TASK DESCRIPTION:
Nothing but the pictures should be dropped when the records are transcribed word for word.

RECORDS FOR THIS TASK:

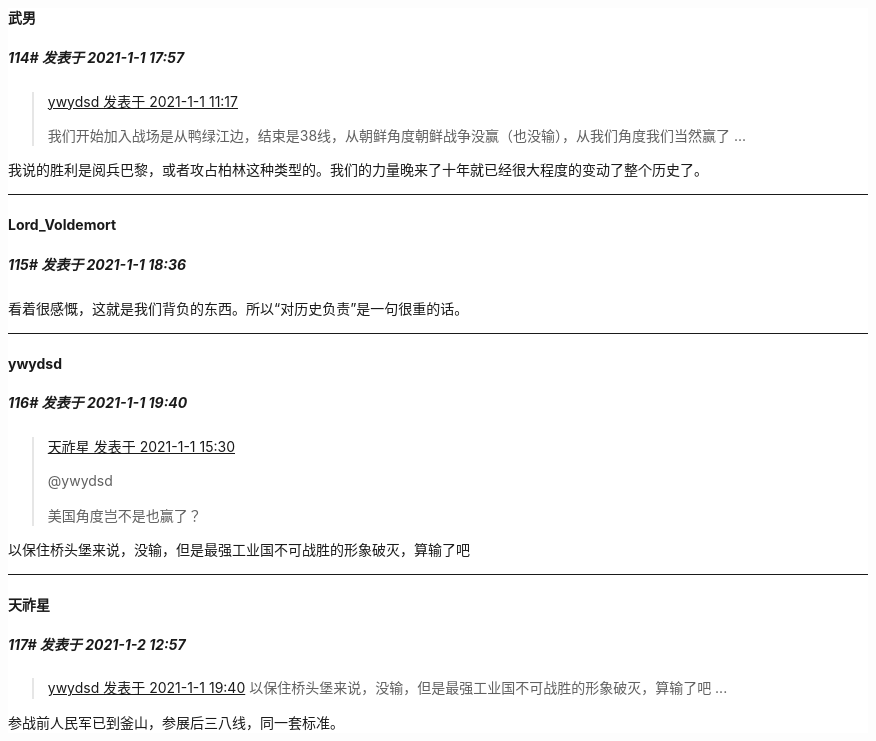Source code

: ####  武男  
##### 114#       发表于 2021-1-1 17:57



<blockquote><a href="httphttps://bbs.saraba1st.com/2b/forum.php?mod=redirect&amp;goto=findpost&amp;pid=49907161&amp;ptid=1980269" target="_blank">ywydsd 发表于 2021-1-1 11:17</a>

我们开始加入战场是从鸭绿江边，结束是38线，从朝鲜角度朝鲜战争没赢（也没输），从我们角度我们当然赢了 ...</blockquote>
我说的胜利是阅兵巴黎，或者攻占柏林这种类型的。我们的力量晚来了十年就已经很大程度的变动了整个历史了。







*****

####  Lord_Voldemort  
##### 115#       发表于 2021-1-1 18:36




看着很感慨，这就是我们背负的东西。所以“对历史负责”是一句很重的话。







*****

####  ywydsd  
##### 116#       发表于 2021-1-1 19:40



<blockquote><a href="httphttps://bbs.saraba1st.com/2b/forum.php?mod=redirect&amp;goto=findpost&amp;pid=49909338&amp;ptid=1980269" target="_blank">天祚星 发表于 2021-1-1 15:30</a>

@ywydsd

美国角度岂不是也赢了？</blockquote>
以保住桥头堡来说，没输，但是最强工业国不可战胜的形象破灭，算输了吧







*****

####  天祚星  
##### 117#       发表于 2021-1-2 12:57



<blockquote><a href="httphttps://bbs.saraba1st.com/2b/forum.php?mod=redirect&amp;goto=findpost&amp;pid=49911355&amp;ptid=1980269" target="_blank">ywydsd 发表于 2021-1-1 19:40</a>
以保住桥头堡来说，没输，但是最强工业国不可战胜的形象破灭，算输了吧 ...</blockquote>
参战前人民军已到釜山，参展后三八线，同一套标准。
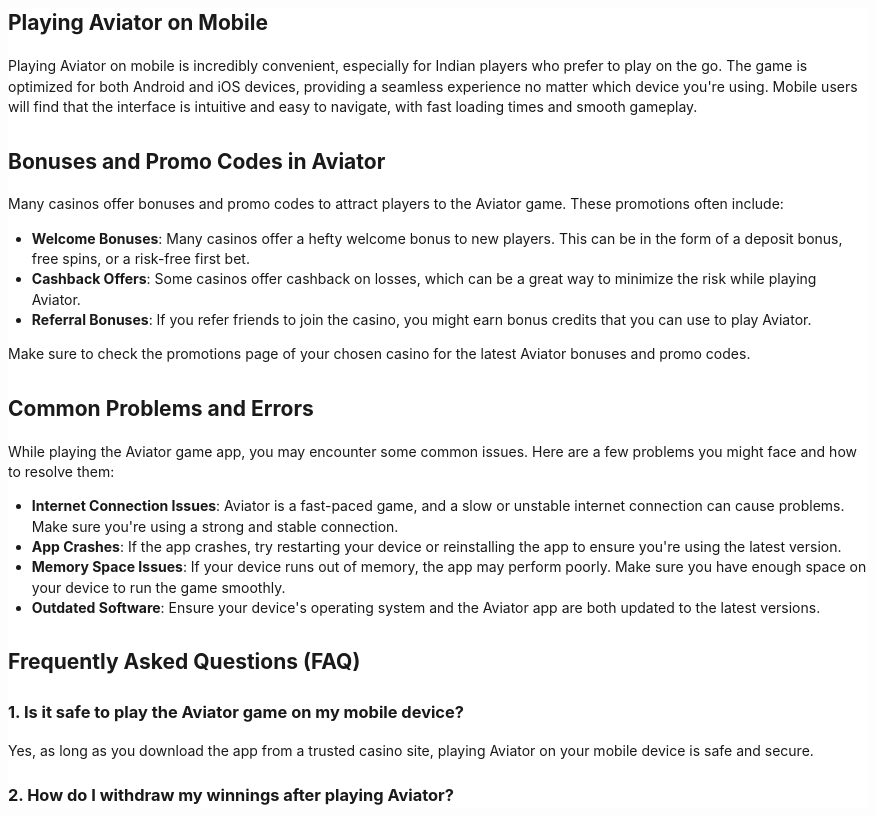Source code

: ## Playing Aviator on Mobile

Playing Aviator on mobile is incredibly convenient, especially for
Indian players who prefer to play on the go. The game is optimized for
both Android and iOS devices, providing a seamless experience no matter
which device you\'re using. Mobile users will find that the interface is
intuitive and easy to navigate, with fast loading times and smooth
gameplay.

## Bonuses and Promo Codes in Aviator

Many casinos offer bonuses and promo codes to attract players to the
Aviator game. These promotions often include:

-   **Welcome Bonuses**: Many casinos offer a hefty welcome bonus to new
    players. This can be in the form of a deposit bonus, free spins, or
    a risk-free first bet.
-   **Cashback Offers**: Some casinos offer cashback on losses, which
    can be a great way to minimize the risk while playing Aviator.
-   **Referral Bonuses**: If you refer friends to join the casino, you
    might earn bonus credits that you can use to play Aviator.

Make sure to check the promotions page of your chosen casino for the
latest Aviator bonuses and promo codes.

## Common Problems and Errors

While playing the Aviator game app, you may encounter some common
issues. Here are a few problems you might face and how to resolve them:

-   **Internet Connection Issues**: Aviator is a fast-paced game, and a
    slow or unstable internet connection can cause problems. Make sure
    you\'re using a strong and stable connection.
-   **App Crashes**: If the app crashes, try restarting your device or
    reinstalling the app to ensure you\'re using the latest version.
-   **Memory Space Issues**: If your device runs out of memory, the app
    may perform poorly. Make sure you have enough space on your device
    to run the game smoothly.
-   **Outdated Software**: Ensure your device's operating system and the
    Aviator app are both updated to the latest versions.

## Frequently Asked Questions (FAQ)

### 1. Is it safe to play the Aviator game on my mobile device?

Yes, as long as you download the app from a trusted casino site, playing
Aviator on your mobile device is safe and secure.

### 2. How do I withdraw my winnings after playing Aviator?
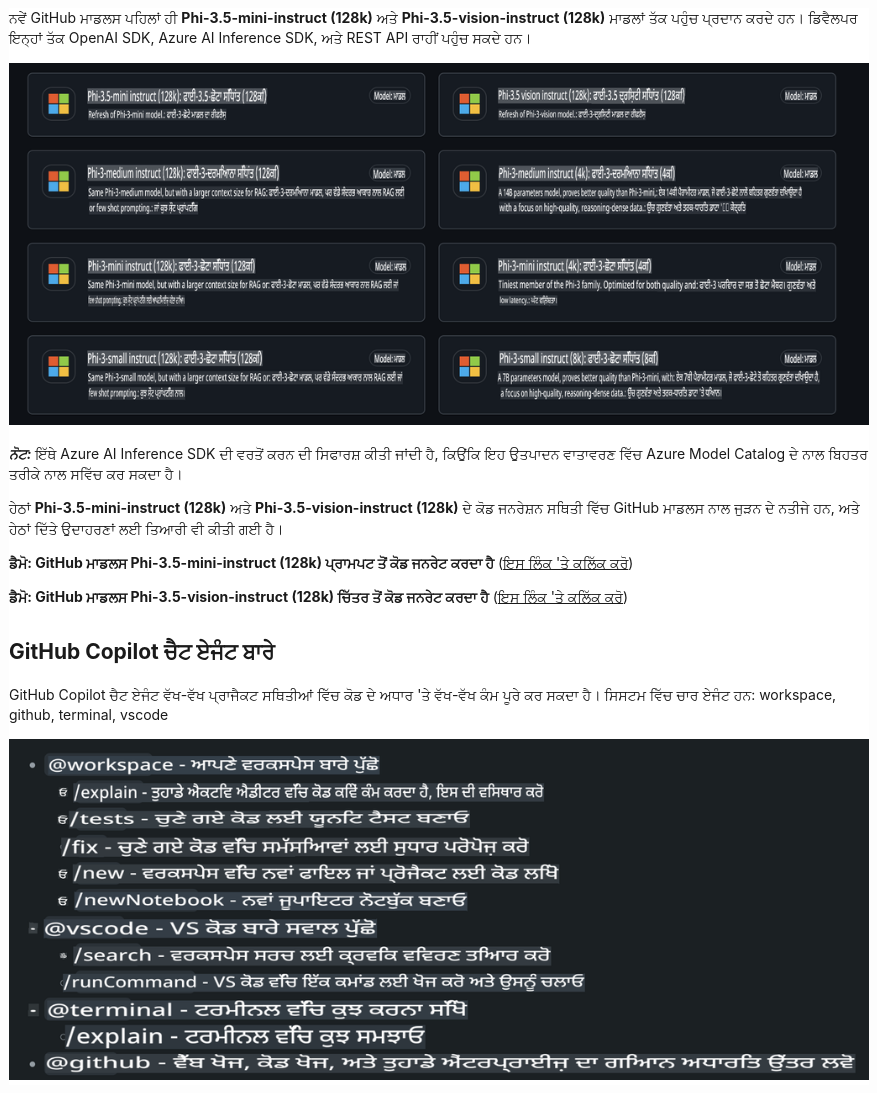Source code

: ਨਵੇਂ GitHub ਮਾਡਲਸ ਪਹਿਲਾਂ ਹੀ **Phi-3.5-mini-instruct (128k)** ਅਤੇ **Phi-3.5-vision-instruct (128k)** ਮਾਡਲਾਂ ਤੱਕ ਪਹੁੰਚ ਪ੍ਰਦਾਨ ਕਰਦੇ ਹਨ। ਡਿਵੈਲਪਰ ਇਨ੍ਹਾਂ ਤੱਕ OpenAI SDK, Azure AI Inference SDK, ਅਤੇ REST API ਰਾਹੀਂ ਪਹੁੰਚ ਸਕਦੇ ਹਨ।

![gh](../../../../../../translated_images/gh.7fa589617baffe1b3f8a044fb29ee1b46f02645a47f3caa57d493768512b94e8.pa.png)

***ਨੋਟ:*** ਇੱਥੇ Azure AI Inference SDK ਦੀ ਵਰਤੋਂ ਕਰਨ ਦੀ ਸਿਫਾਰਸ਼ ਕੀਤੀ ਜਾਂਦੀ ਹੈ, ਕਿਉਂਕਿ ਇਹ ਉਤਪਾਦਨ ਵਾਤਾਵਰਣ ਵਿੱਚ Azure Model Catalog ਦੇ ਨਾਲ ਬਿਹਤਰ ਤਰੀਕੇ ਨਾਲ ਸਵਿੱਚ ਕਰ ਸਕਦਾ ਹੈ।

ਹੇਠਾਂ **Phi-3.5-mini-instruct (128k)** ਅਤੇ **Phi-3.5-vision-instruct (128k)** ਦੇ ਕੋਡ ਜਨਰੇਸ਼ਨ ਸਥਿਤੀ ਵਿੱਚ GitHub ਮਾਡਲਸ ਨਾਲ ਜੁੜਨ ਦੇ ਨਤੀਜੇ ਹਨ, ਅਤੇ ਹੇਠਾਂ ਦਿੱਤੇ ਉਦਾਹਰਣਾਂ ਲਈ ਤਿਆਰੀ ਵੀ ਕੀਤੀ ਗਈ ਹੈ।

**ਡੈਮੋ: GitHub ਮਾਡਲਸ Phi-3.5-mini-instruct (128k) ਪ੍ਰਾਮਪਟ ਤੋਂ ਕੋਡ ਜਨਰੇਟ ਕਰਦਾ ਹੈ** ([ਇਸ ਲਿੰਕ 'ਤੇ ਕਲਿੱਕ ਕਰੋ](../../../../../../code/09.UpdateSamples/Aug/ghmodel_phi35_instruct_demo.ipynb))

**ਡੈਮੋ: GitHub ਮਾਡਲਸ Phi-3.5-vision-instruct (128k) ਚਿੱਤਰ ਤੋਂ ਕੋਡ ਜਨਰੇਟ ਕਰਦਾ ਹੈ** ([ਇਸ ਲਿੰਕ 'ਤੇ ਕਲਿੱਕ ਕਰੋ](../../../../../../code/09.UpdateSamples/Aug/ghmodel_phi35_vision_demo.ipynb))

## **GitHub Copilot ਚੈਟ ਏਜੰਟ ਬਾਰੇ**

GitHub Copilot ਚੈਟ ਏਜੰਟ ਵੱਖ-ਵੱਖ ਪ੍ਰਾਜੈਕਟ ਸਥਿਤੀਆਂ ਵਿੱਚ ਕੋਡ ਦੇ ਅਧਾਰ 'ਤੇ ਵੱਖ-ਵੱਖ ਕੰਮ ਪੂਰੇ ਕਰ ਸਕਦਾ ਹੈ। ਸਿਸਟਮ ਵਿੱਚ ਚਾਰ ਏਜੰਟ ਹਨ: workspace, github, terminal, vscode

![agent](../../../../../../translated_images/agent.19ff410949975e96c38aa5763545604a33dc923968b6abcd200ff8590c62efd7.pa.png)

EXERCISE ANSWER:
Source code

: ####  武男  
##### 114#       发表于 2021-1-1 17:57



<blockquote><a href="httphttps://bbs.saraba1st.com/2b/forum.php?mod=redirect&amp;goto=findpost&amp;pid=49907161&amp;ptid=1980269" target="_blank">ywydsd 发表于 2021-1-1 11:17</a>

我们开始加入战场是从鸭绿江边，结束是38线，从朝鲜角度朝鲜战争没赢（也没输），从我们角度我们当然赢了 ...</blockquote>
我说的胜利是阅兵巴黎，或者攻占柏林这种类型的。我们的力量晚来了十年就已经很大程度的变动了整个历史了。







*****

####  Lord_Voldemort  
##### 115#       发表于 2021-1-1 18:36




看着很感慨，这就是我们背负的东西。所以“对历史负责”是一句很重的话。







*****

####  ywydsd  
##### 116#       发表于 2021-1-1 19:40



<blockquote><a href="httphttps://bbs.saraba1st.com/2b/forum.php?mod=redirect&amp;goto=findpost&amp;pid=49909338&amp;ptid=1980269" target="_blank">天祚星 发表于 2021-1-1 15:30</a>

@ywydsd

美国角度岂不是也赢了？</blockquote>
以保住桥头堡来说，没输，但是最强工业国不可战胜的形象破灭，算输了吧







*****

####  天祚星  
##### 117#       发表于 2021-1-2 12:57



<blockquote><a href="httphttps://bbs.saraba1st.com/2b/forum.php?mod=redirect&amp;goto=findpost&amp;pid=49911355&amp;ptid=1980269" target="_blank">ywydsd 发表于 2021-1-1 19:40</a>
以保住桥头堡来说，没输，但是最强工业国不可战胜的形象破灭，算输了吧 ...</blockquote>
参战前人民军已到釜山，参展后三八线，同一套标准。
Source code

: ## Playing Aviator on Mobile

Playing Aviator on mobile is incredibly convenient, especially for
Indian players who prefer to play on the go. The game is optimized for
both Android and iOS devices, providing a seamless experience no matter
which device you\'re using. Mobile users will find that the interface is
intuitive and easy to navigate, with fast loading times and smooth
gameplay.

## Bonuses and Promo Codes in Aviator

Many casinos offer bonuses and promo codes to attract players to the
Aviator game. These promotions often include:

-   **Welcome Bonuses**: Many casinos offer a hefty welcome bonus to new
    players. This can be in the form of a deposit bonus, free spins, or
    a risk-free first bet.
-   **Cashback Offers**: Some casinos offer cashback on losses, which
    can be a great way to minimize the risk while playing Aviator.
-   **Referral Bonuses**: If you refer friends to join the casino, you
    might earn bonus credits that you can use to play Aviator.

Make sure to check the promotions page of your chosen casino for the
latest Aviator bonuses and promo codes.

## Common Problems and Errors

While playing the Aviator game app, you may encounter some common
issues. Here are a few problems you might face and how to resolve them:

-   **Internet Connection Issues**: Aviator is a fast-paced game, and a
    slow or unstable internet connection can cause problems. Make sure
    you\'re using a strong and stable connection.
-   **App Crashes**: If the app crashes, try restarting your device or
    reinstalling the app to ensure you\'re using the latest version.
-   **Memory Space Issues**: If your device runs out of memory, the app
    may perform poorly. Make sure you have enough space on your device
    to run the game smoothly.
-   **Outdated Software**: Ensure your device's operating system and the
    Aviator app are both updated to the latest versions.

## Frequently Asked Questions (FAQ)

### 1. Is it safe to play the Aviator game on my mobile device?

Yes, as long as you download the app from a trusted casino site, playing
Aviator on your mobile device is safe and secure.

### 2. How do I withdraw my winnings after playing Aviator?
Source code

: ਨਵੇਂ GitHub ਮਾਡਲਸ ਪਹਿਲਾਂ ਹੀ **Phi-3.5-mini-instruct (128k)** ਅਤੇ **Phi-3.5-vision-instruct (128k)** ਮਾਡਲਾਂ ਤੱਕ ਪਹੁੰਚ ਪ੍ਰਦਾਨ ਕਰਦੇ ਹਨ। ਡਿਵੈਲਪਰ ਇਨ੍ਹਾਂ ਤੱਕ OpenAI SDK, Azure AI Inference SDK, ਅਤੇ REST API ਰਾਹੀਂ ਪਹੁੰਚ ਸਕਦੇ ਹਨ।

![gh](../../../../../../translated_images/gh.7fa589617baffe1b3f8a044fb29ee1b46f02645a47f3caa57d493768512b94e8.pa.png)

***ਨੋਟ:*** ਇੱਥੇ Azure AI Inference SDK ਦੀ ਵਰਤੋਂ ਕਰਨ ਦੀ ਸਿਫਾਰਸ਼ ਕੀਤੀ ਜਾਂਦੀ ਹੈ, ਕਿਉਂਕਿ ਇਹ ਉਤਪਾਦਨ ਵਾਤਾਵਰਣ ਵਿੱਚ Azure Model Catalog ਦੇ ਨਾਲ ਬਿਹਤਰ ਤਰੀਕੇ ਨਾਲ ਸਵਿੱਚ ਕਰ ਸਕਦਾ ਹੈ।

ਹੇਠਾਂ **Phi-3.5-mini-instruct (128k)** ਅਤੇ **Phi-3.5-vision-instruct (128k)** ਦੇ ਕੋਡ ਜਨਰੇਸ਼ਨ ਸਥਿਤੀ ਵਿੱਚ GitHub ਮਾਡਲਸ ਨਾਲ ਜੁੜਨ ਦੇ ਨਤੀਜੇ ਹਨ, ਅਤੇ ਹੇਠਾਂ ਦਿੱਤੇ ਉਦਾਹਰਣਾਂ ਲਈ ਤਿਆਰੀ ਵੀ ਕੀਤੀ ਗਈ ਹੈ।

**ਡੈਮੋ: GitHub ਮਾਡਲਸ Phi-3.5-mini-instruct (128k) ਪ੍ਰਾਮਪਟ ਤੋਂ ਕੋਡ ਜਨਰੇਟ ਕਰਦਾ ਹੈ** ([ਇਸ ਲਿੰਕ 'ਤੇ ਕਲਿੱਕ ਕਰੋ](../../../../../../code/09.UpdateSamples/Aug/ghmodel_phi35_instruct_demo.ipynb))

**ਡੈਮੋ: GitHub ਮਾਡਲਸ Phi-3.5-vision-instruct (128k) ਚਿੱਤਰ ਤੋਂ ਕੋਡ ਜਨਰੇਟ ਕਰਦਾ ਹੈ** ([ਇਸ ਲਿੰਕ 'ਤੇ ਕਲਿੱਕ ਕਰੋ](../../../../../../code/09.UpdateSamples/Aug/ghmodel_phi35_vision_demo.ipynb))

## **GitHub Copilot ਚੈਟ ਏਜੰਟ ਬਾਰੇ**

GitHub Copilot ਚੈਟ ਏਜੰਟ ਵੱਖ-ਵੱਖ ਪ੍ਰਾਜੈਕਟ ਸਥਿਤੀਆਂ ਵਿੱਚ ਕੋਡ ਦੇ ਅਧਾਰ 'ਤੇ ਵੱਖ-ਵੱਖ ਕੰਮ ਪੂਰੇ ਕਰ ਸਕਦਾ ਹੈ। ਸਿਸਟਮ ਵਿੱਚ ਚਾਰ ਏਜੰਟ ਹਨ: workspace, github, terminal, vscode

![agent](../../../../../../translated_images/agent.19ff410949975e96c38aa5763545604a33dc923968b6abcd200ff8590c62efd7.pa.png)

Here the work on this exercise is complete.